The deal is likely to draw intense scrutiny from federal regulators and critics as it would form a new supermarket colossus at a time of soaring food costs. Grocery prices jumped 13% in September compared to a year ago.

Kroger is the largest supermarket operator in the U.S., with 420,000 employees and more than 2,700 stores, including Ralphs, Harris Teeter, Fred Meyer, and King Soopers. Albertsons is the country's second-largest supermarket company, with 290,000 employees and almost 2,300 stores, including Safeway and Vons.

The two overlap in several markets, largely in the western part of the country. Their tie-up would involve spinning off up to 375 stores into a separate company, the companies said.

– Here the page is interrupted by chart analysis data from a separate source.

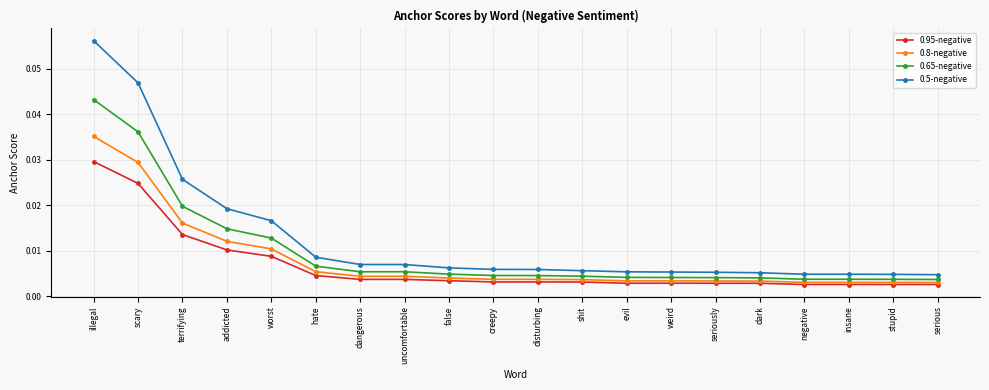

What is the label of the 17th point from the left?

negative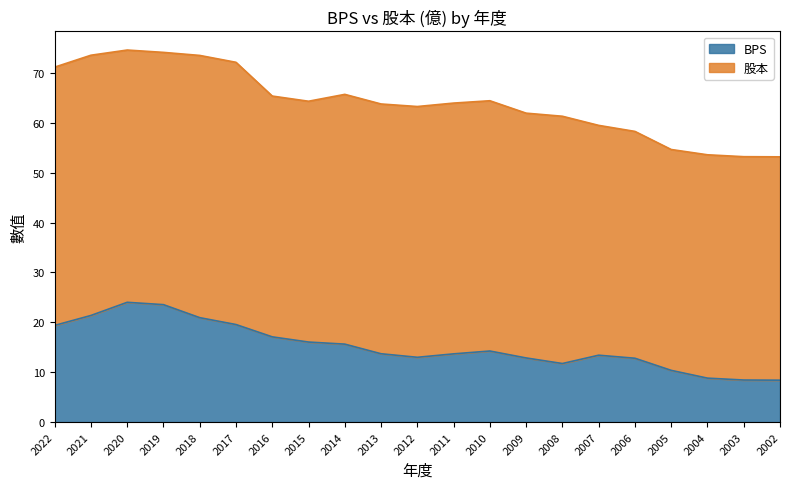

True or false: the data shows 8.8 at 2004.

True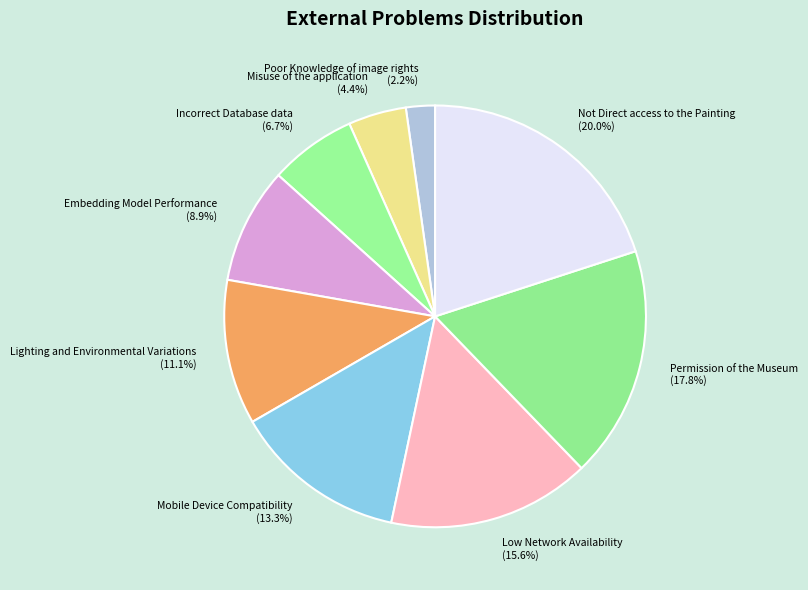

To the nearest percent, what is the combined percentage of Poor Knowledge of image rights and Permission of the Museum?

20%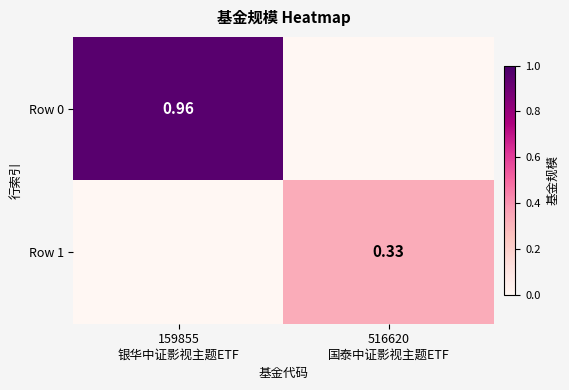

Where is Row 1 nearest to the value 0?

159855 银华中证影视主题ETF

In the Friday announcement, Kroger said it would "reinvest approximately half a billion dollars of cost savings from synergies to reduce prices for customers" and invest $1 billion to raise wages and benefits for workers.

For both companies, Walmart is a key competitor, as a nationwide big-box giant that sells more groceries than Kroger and Albertsons combined. The two also face competitions from Costco as well as Amazon, with its online delivery reach, and lately, dollar stores, the fastest-growing segment of U.S. retail.

Antitrust regulators in the Biden administration have advocated for changes in the government's approach to mergers, and they have pushed back against megadeals, citing outsize impact on competition and consumer prices.

Kroger and Albertsons are "going to get a much closer look than earlier transactions received in this sector," said William Kovacic, former lawyer and chair at the Federal Trade Commission. "They're going to face a great deal more skepticism about the potential benefits of the consolidation,"

But the federal competition regulators have also recently lost in litigation over some attempts to block mergers, said Kovacic, who's now a law professor at George Washington University.

"So there's likely to be a difficult passage through the review by the FTC," he said." It does not mean that the FTC is absolutely destined to prevail if it decides to go to court and challenge the deal."

For many years, Kroger, Albertsons and Safeway were the leading standalone grocery chains, prominent in different parts of the country. Albertsons merged with Safeway in 2015, then unsuccessfully tried to merge with pharmacy chain Rite Aid in 2018 and eventually went public in 2020.